Work instruction 1:
Please copy the passage on gaps in global temperature records word for word, between "A new study" and "has virtually disappeared.", inclusive.
Work instruction 2:
In the passage on gaps in global temperature records, why does the writer prefer the NASA GISS data?
Work instruction 3:
Pick up the passage on gaps in global temperature records after its final sentence and carry it forward.

Excerpt to read:
A new study by British and Canadian researchers shows that the global temperature rise of the past 15 years has been greatly underestimated. The reason is the data gaps in the weather station network, especially in the Arctic. If you fill these data gaps using satellite measurements, the warming trend is more than doubled in the widely used HadCRUT4 data, and the much-discussed “warming pause” has virtually disappeared.
Obtaining the globally averaged temperature from weather station data has a well-known problem: there are some gaps in the data, especially in the polar regions and in parts of Africa. As long as the regions not covered warm up like the rest of the world, that does not change the global temperature curve.
But errors in global temperature trends arise if these areas evolve differently from the global mean. That’s been the case over the last 15 years in the Arctic, which has warmed exceptionally fast, as shown by satellite and reanalysis data and by the massive sea ice loss there. This problem was analysed for the first time by Rasmus in 2008 at RealClimate, and it was later confirmed by other authors in the scientific literature.
The “Arctic hole” is the main reason for the difference between the NASA GISS data and the other two data sets of near-surface temperature, HadCRUT and NOAA. I have always preferred the GISS data because NASA fills the data gaps by interpolation from the edges, which is certainly better than not filling them at all.
A new gap filler
Now Kevin Cowtan (University of York) and Robert Way (University of Ottawa) have developed a new method to fill the data gaps using satellite data.

Exercise data:
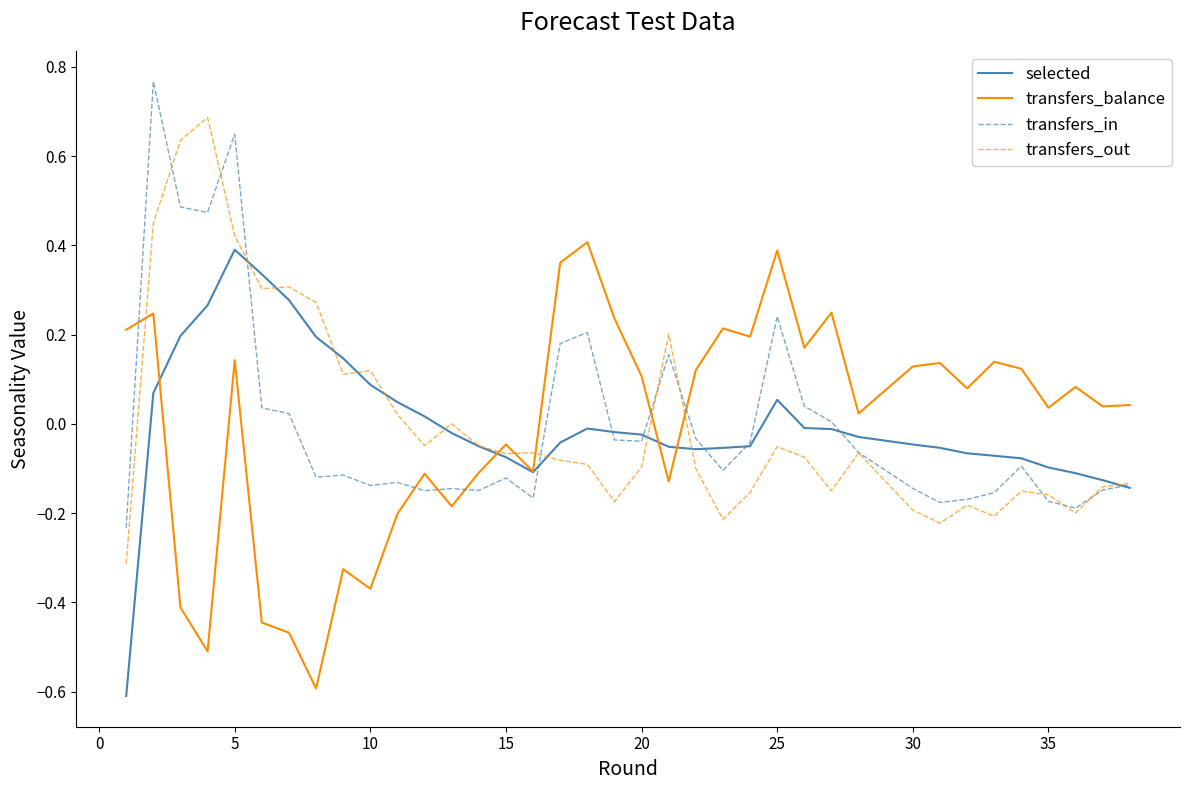

At how many categories does at least one series exceed 0?

35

Written answer 1:
A new study by British and Canadian researchers shows that the global temperature rise of the past 15 years has been greatly underestimated. The reason is the data gaps in the weather station network, especially in the Arctic. If you fill these data gaps using satellite measurements, the warming trend is more than doubled in the widely used HadCRUT4 data, and the much-discussed “warming pause” has virtually disappeared.

Written answer 2:
NASA fills the data gaps by interpolation from the edges.

Written answer 3:
It sounds obvious and simple, but it’s not. Firstly, the satellites cannot measure the near-surface temperatures but only those overhead at a certain altitude range in the troposphere. And secondly, there are a few question marks about the long-term stability of these measurements (temporal drift).
Cowtan and Way circumvent both problems by using an established geostatistical interpolation method called kriging – but they do not apply it to the temperature data itself (which would be similar to what GISS does), but to the difference between satellite and ground data. So they produce a hybrid temperature field. This consists of the surface data where they exist. But in the data gaps, it consists of satellite data that have been converted to near-surface temperatures, where the difference between the two is determined by a kriging interpolation from the edges. As this is redone for each new month, a possible drift of the satellite data is no longer an issue.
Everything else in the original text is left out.